Task list:
• A. In the JSON-LD Working Group telco minutes, who chaired the call?
• B. Reproduce the JSON-LD Working Group telco minutes from "Rob Sanderson: Hotel" to "correct TPAC rate.", switching "Saturday" to "Sunday".
• C. Continue the JSON-LD Working Group telco minutes from the point where they stop.

Text excerpt:
───

JSON-LD Working Group Telco — Minutes

Date: 2018-06-29

See also the Agenda and the IRC Log

Attendees

Present: Simon Steyskal, Adam Soroka, Rob Sanderson, Leonard Rosenthol, Gregg Kellogg, Benjamin Young, David Lehn, David Newbury, Ivan Herman, Harold Solbrig, Tim Cole, Jeff Mixter

Regrets: Ivan Herman

Guests:

Chair: Rob Sanderson

Scribe(s): David Newbury, Rob Sanderson

Content:


1. approve minutes

Rob Sanderson: First topic–approving the minutes of the last call.

Benjamin Young: +1

Harold Solbrig: +1

David Newbury: +1

Gregg Kellogg: +1

Rob Sanderson: +1

Simon Steyskal: +1

Leonard Rosenthol: 0

David I. Lehn: +1

Ivan Herman: +1

Resolution #1: last week’s minutes approved

2. TPAC info

Rob Sanderson: Hotel block extended through the Friday night, which means that people who are leaving on Saturday (aka us) couldn’t even book. That’s been extended, so everyone can both register and et the hotel at the correct TPAC rate.

───

Excerpted records:
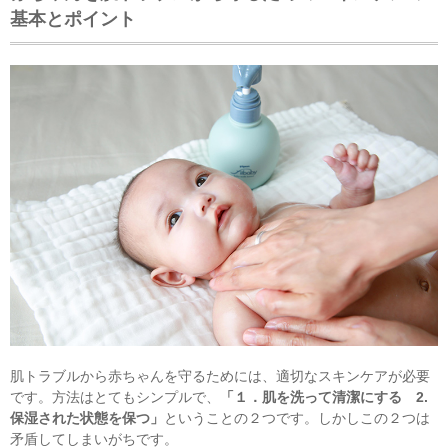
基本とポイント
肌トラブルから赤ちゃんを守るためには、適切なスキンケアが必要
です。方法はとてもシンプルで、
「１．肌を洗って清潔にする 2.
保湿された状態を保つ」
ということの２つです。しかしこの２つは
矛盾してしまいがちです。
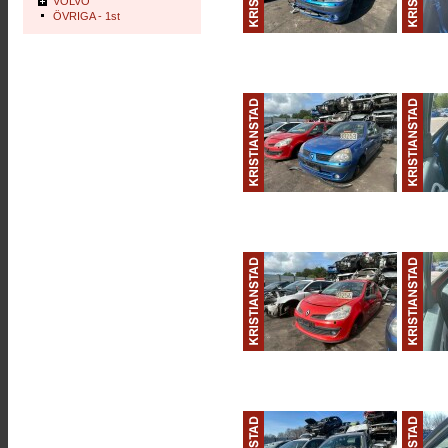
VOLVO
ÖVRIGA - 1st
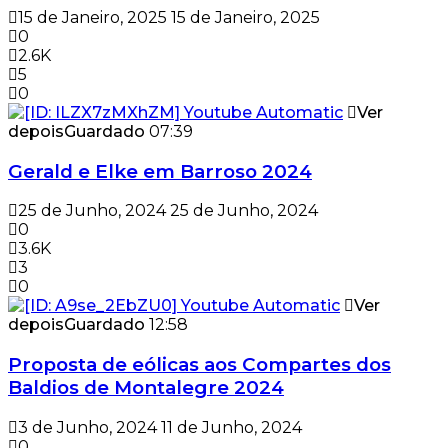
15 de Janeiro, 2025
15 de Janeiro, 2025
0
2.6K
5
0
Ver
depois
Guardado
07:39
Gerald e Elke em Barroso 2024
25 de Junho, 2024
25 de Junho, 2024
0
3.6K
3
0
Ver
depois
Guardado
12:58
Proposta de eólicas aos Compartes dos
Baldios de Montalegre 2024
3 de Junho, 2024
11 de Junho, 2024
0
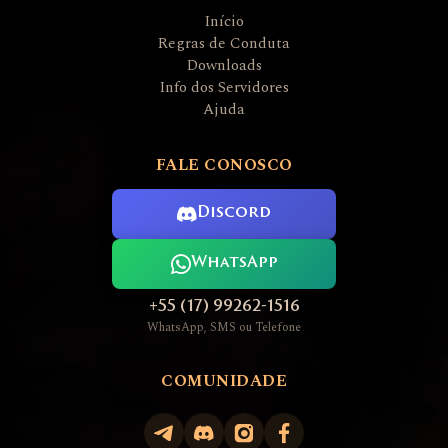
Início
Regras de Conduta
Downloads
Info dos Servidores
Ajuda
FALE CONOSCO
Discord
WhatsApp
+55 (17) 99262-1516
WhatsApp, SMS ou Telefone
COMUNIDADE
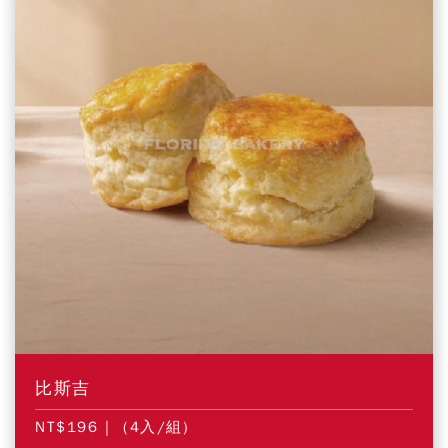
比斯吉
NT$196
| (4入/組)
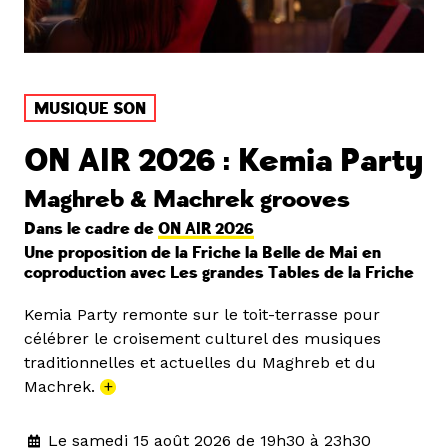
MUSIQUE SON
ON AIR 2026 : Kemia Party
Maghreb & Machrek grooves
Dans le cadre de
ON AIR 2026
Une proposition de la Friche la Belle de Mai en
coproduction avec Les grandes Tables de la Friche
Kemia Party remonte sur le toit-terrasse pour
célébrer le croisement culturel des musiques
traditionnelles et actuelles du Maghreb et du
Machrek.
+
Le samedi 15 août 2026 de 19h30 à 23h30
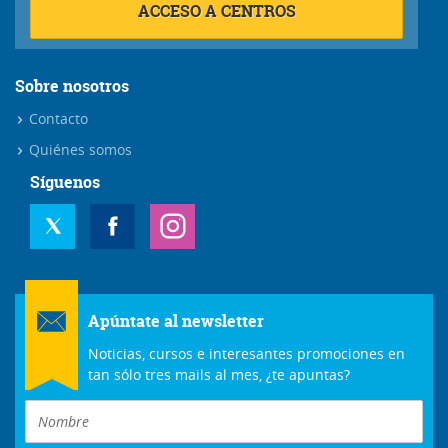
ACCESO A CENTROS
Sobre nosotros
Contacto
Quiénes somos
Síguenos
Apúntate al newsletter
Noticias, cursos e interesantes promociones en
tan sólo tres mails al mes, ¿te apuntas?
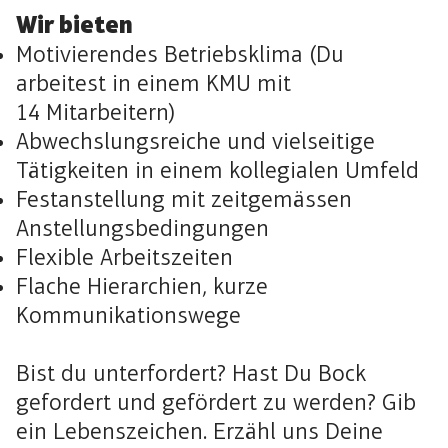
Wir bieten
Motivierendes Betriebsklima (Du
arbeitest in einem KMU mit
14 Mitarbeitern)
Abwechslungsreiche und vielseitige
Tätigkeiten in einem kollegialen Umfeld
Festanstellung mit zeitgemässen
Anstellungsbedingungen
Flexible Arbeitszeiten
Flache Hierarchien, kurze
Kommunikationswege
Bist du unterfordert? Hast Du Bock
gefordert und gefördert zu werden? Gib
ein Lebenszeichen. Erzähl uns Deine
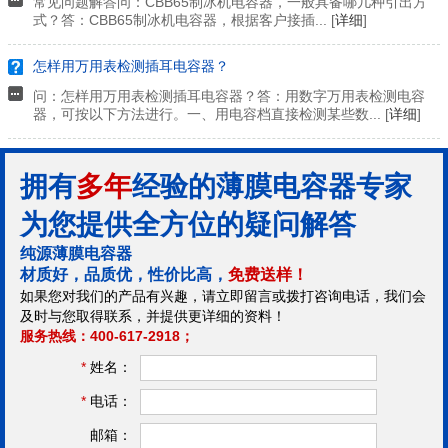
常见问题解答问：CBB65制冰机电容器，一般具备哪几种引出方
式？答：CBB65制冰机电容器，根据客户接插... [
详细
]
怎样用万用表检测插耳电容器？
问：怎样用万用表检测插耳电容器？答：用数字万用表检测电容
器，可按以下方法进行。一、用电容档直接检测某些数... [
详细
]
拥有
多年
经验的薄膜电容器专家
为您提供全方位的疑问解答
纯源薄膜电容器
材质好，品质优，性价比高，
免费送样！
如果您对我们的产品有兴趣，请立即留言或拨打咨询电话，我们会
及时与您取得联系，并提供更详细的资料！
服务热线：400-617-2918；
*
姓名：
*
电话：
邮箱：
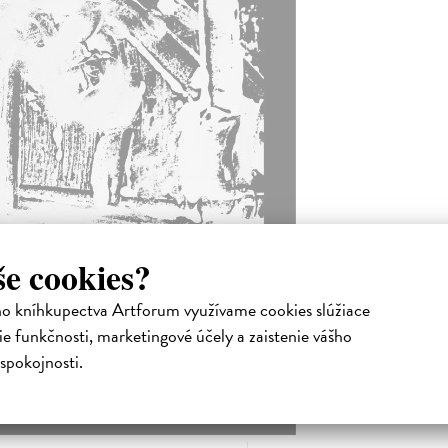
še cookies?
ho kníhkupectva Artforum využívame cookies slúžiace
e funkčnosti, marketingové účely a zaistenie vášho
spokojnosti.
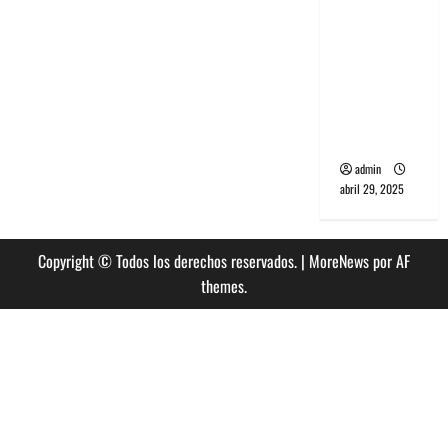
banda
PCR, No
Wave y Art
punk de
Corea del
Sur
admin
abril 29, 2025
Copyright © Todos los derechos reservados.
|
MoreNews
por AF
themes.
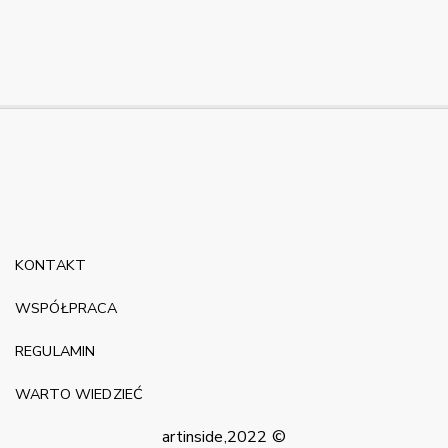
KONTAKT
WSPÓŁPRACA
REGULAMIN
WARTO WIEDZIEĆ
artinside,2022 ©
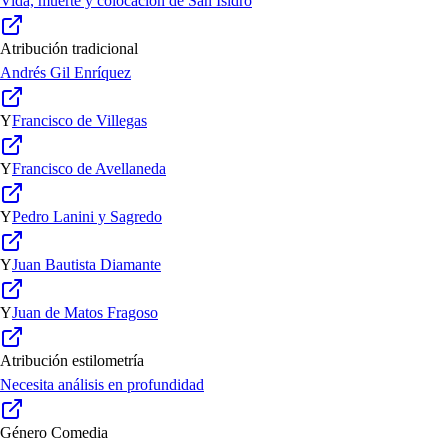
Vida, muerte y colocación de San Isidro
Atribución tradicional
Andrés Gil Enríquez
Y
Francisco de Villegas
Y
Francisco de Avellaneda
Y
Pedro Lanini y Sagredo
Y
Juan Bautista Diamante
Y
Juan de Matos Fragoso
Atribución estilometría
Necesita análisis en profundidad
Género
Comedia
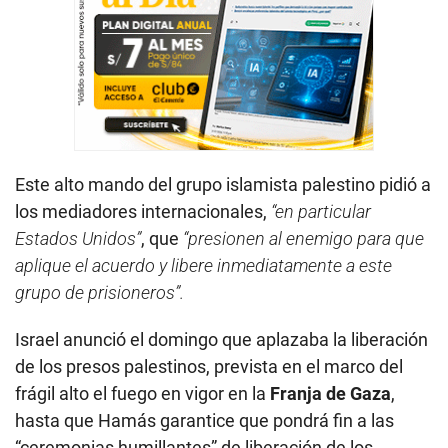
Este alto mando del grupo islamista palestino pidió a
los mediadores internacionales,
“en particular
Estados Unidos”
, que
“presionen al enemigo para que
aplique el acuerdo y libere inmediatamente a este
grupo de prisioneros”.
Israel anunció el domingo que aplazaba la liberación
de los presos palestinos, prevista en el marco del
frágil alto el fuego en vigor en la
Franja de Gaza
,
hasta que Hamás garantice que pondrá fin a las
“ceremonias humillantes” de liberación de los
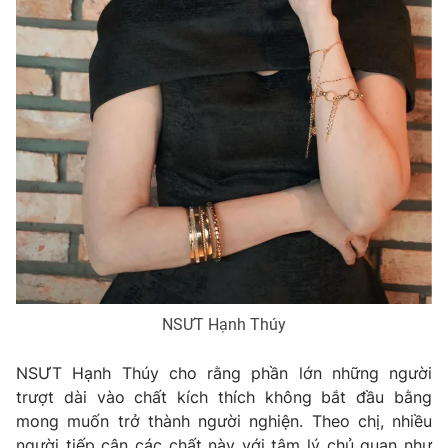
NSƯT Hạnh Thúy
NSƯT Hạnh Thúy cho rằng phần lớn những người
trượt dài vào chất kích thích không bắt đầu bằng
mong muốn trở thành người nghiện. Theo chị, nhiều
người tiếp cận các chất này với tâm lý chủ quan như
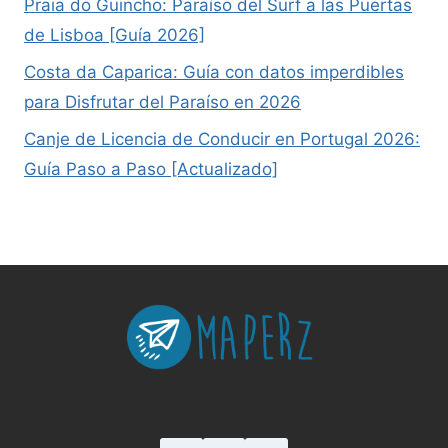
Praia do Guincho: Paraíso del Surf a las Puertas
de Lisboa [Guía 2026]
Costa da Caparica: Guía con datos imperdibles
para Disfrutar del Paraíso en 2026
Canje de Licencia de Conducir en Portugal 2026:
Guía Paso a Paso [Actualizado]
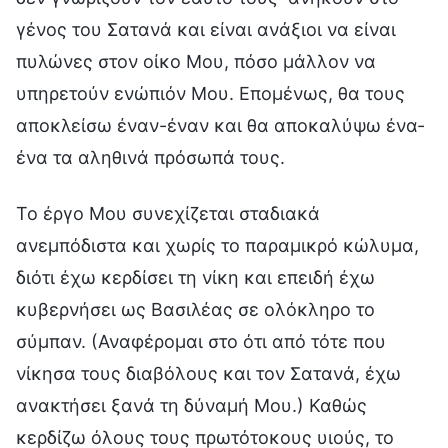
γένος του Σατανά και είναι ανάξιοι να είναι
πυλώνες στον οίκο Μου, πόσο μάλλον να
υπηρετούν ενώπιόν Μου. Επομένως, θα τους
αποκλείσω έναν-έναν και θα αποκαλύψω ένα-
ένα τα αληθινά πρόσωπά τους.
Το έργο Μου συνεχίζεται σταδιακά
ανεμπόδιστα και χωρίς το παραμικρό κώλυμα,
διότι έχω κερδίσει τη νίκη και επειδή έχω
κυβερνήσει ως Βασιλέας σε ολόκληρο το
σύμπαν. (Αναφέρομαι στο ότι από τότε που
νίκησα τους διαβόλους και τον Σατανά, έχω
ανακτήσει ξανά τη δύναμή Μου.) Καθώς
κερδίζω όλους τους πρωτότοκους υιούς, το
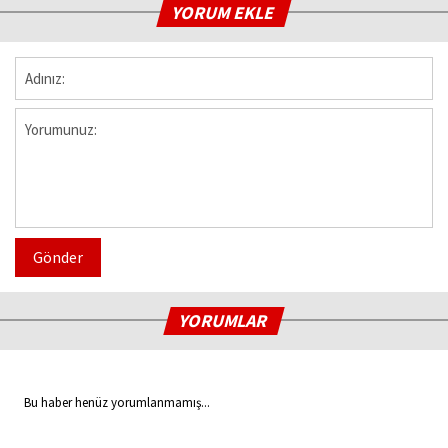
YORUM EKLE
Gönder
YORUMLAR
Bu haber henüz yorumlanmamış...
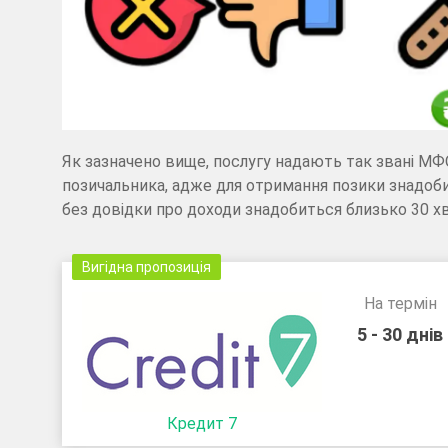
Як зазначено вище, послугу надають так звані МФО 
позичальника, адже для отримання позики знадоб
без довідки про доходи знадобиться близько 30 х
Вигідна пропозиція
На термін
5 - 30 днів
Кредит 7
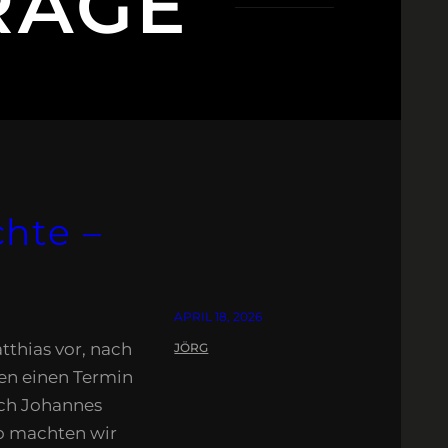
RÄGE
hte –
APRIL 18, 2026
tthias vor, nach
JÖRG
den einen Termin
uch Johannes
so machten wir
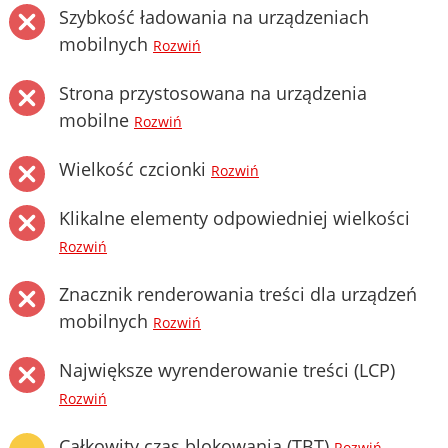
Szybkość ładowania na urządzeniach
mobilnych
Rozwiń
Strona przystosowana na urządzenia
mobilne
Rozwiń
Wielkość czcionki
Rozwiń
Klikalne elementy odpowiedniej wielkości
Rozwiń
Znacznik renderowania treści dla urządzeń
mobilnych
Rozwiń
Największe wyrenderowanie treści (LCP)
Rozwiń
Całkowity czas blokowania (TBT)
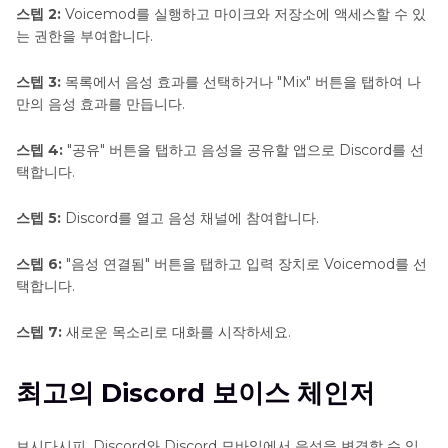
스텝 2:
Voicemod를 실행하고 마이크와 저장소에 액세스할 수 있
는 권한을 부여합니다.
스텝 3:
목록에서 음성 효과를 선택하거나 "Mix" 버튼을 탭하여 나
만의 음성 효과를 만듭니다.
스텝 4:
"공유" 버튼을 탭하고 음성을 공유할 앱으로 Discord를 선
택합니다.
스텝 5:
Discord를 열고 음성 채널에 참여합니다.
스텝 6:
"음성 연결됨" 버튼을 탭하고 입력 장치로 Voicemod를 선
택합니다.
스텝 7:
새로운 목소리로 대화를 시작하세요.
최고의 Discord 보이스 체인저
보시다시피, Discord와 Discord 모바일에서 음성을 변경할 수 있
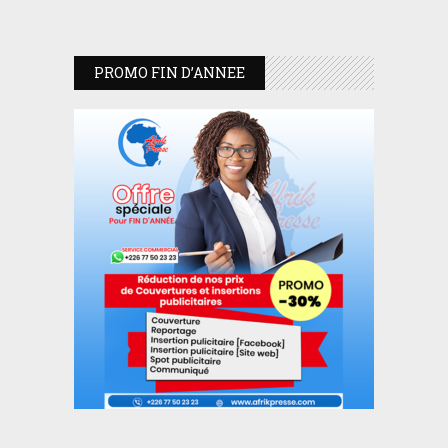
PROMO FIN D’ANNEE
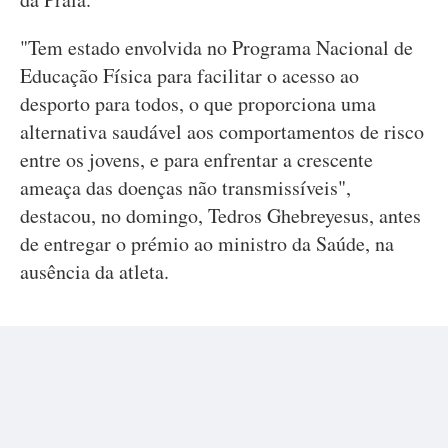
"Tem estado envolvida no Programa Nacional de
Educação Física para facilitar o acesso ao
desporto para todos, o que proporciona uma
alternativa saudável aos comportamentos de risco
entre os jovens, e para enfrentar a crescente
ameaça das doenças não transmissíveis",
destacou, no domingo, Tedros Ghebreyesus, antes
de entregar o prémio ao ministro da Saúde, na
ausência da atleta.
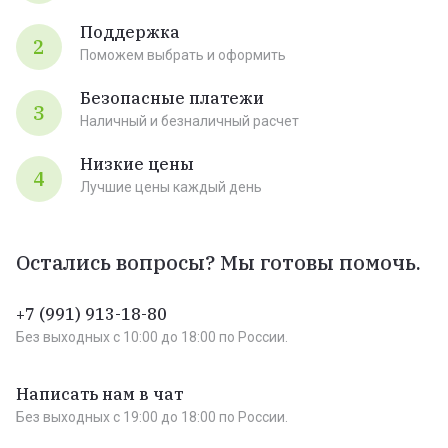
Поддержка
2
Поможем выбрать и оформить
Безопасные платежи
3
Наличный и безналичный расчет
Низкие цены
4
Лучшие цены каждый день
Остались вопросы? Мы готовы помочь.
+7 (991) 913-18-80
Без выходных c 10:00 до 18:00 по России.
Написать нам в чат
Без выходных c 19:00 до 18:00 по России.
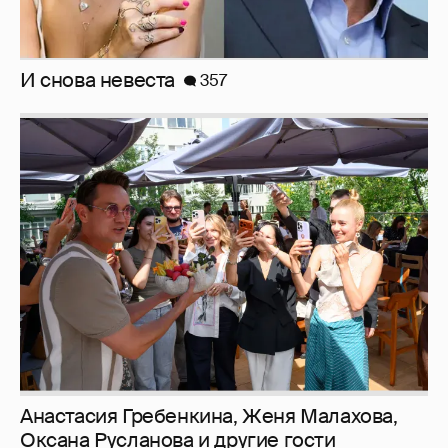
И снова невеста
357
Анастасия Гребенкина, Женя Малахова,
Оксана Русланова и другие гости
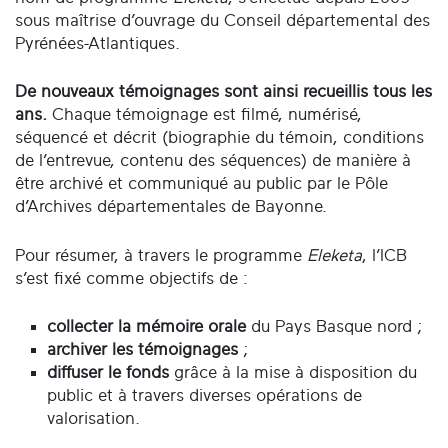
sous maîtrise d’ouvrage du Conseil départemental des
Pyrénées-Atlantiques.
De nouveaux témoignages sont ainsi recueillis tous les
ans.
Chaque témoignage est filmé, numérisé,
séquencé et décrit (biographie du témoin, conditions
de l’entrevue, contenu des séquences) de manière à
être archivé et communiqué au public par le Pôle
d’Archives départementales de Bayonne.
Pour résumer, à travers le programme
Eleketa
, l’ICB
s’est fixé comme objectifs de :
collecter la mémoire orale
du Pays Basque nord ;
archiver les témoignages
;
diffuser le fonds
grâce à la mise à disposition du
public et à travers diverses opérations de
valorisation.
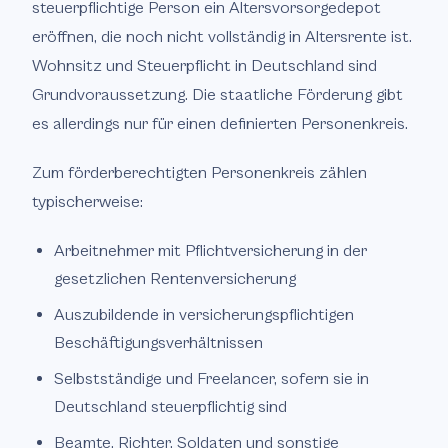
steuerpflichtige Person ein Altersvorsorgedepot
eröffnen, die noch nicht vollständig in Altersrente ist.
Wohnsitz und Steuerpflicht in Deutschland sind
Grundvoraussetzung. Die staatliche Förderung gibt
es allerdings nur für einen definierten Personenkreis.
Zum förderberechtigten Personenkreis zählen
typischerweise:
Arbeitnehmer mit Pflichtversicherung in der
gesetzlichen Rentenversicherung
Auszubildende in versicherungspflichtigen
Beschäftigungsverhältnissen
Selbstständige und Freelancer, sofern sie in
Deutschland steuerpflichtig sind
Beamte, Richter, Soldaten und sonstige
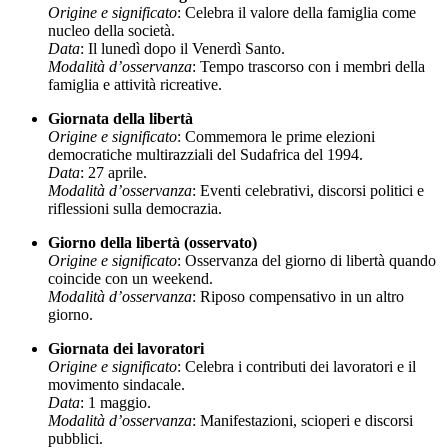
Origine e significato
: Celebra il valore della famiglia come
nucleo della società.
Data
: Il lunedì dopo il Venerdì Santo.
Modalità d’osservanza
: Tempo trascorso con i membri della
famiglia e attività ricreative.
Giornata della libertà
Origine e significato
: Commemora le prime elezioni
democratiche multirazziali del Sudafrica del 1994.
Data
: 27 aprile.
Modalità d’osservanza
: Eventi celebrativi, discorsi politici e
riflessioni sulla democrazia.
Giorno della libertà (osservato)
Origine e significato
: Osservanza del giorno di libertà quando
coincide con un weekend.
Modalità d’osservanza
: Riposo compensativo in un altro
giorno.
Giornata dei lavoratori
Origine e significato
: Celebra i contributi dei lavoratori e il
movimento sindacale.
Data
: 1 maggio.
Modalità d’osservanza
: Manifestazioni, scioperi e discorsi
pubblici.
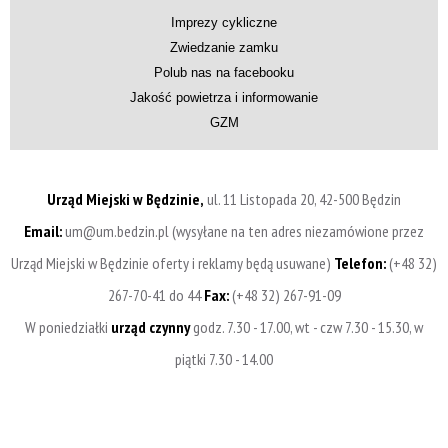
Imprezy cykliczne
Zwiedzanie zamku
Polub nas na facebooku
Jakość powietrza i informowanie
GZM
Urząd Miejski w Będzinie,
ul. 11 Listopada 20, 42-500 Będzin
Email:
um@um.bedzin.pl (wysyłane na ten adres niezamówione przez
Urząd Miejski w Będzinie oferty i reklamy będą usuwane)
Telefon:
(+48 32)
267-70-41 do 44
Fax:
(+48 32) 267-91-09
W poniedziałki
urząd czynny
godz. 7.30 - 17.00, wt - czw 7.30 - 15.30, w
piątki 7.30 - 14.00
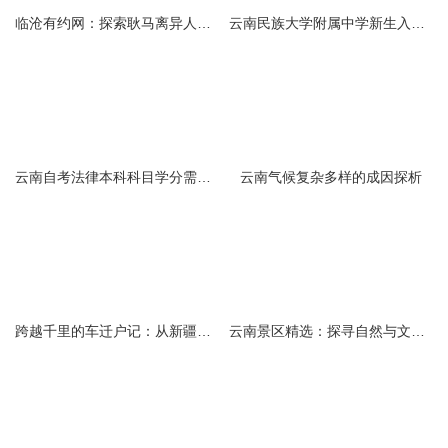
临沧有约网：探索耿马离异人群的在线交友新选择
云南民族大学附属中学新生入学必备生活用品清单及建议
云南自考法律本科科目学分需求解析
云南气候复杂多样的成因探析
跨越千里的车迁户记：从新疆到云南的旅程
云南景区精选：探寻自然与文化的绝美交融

───

Answers to the tasks:
• A. Rob Sanderson

• B.
Rob Sanderson: Hotel block extended through the Friday night, which means that people who are leaving on Sunday (aka us) couldn’t even book. That’s been extended, so everyone can both register and et the hotel at the correct TPAC rate.

• C.
… There are diversity scholarships available, so if there are people who are typically underrepresented in the web standards community, and would like to attend, please encourage them to apply for that scholarship fund.

3. next week telco

Rob Sanderson: Next week is independence day, on July 4th, is anyone then not going able to make next week’s call?

Leonard Rosenthol: I cannot make it

Rob Sanderson: Nobody else will not be available, it seems, so we will have the call as per normal.

4. further introductions

Rob Sanderson: Introductions. Let’s go down the list. If you were on the call, name and introductions.

Rob Sanderson: Semantic architect, J. Paul Getty Trust, co-chair

Adam Soroka: Apache software foundation, as well as smithsonian

Jeff Mixter: OCLC, working with semantic web for the past six years, getting linked data in OCLC’s web standards, and working with Rob and others in advancing standards and the new IIIF presentation API.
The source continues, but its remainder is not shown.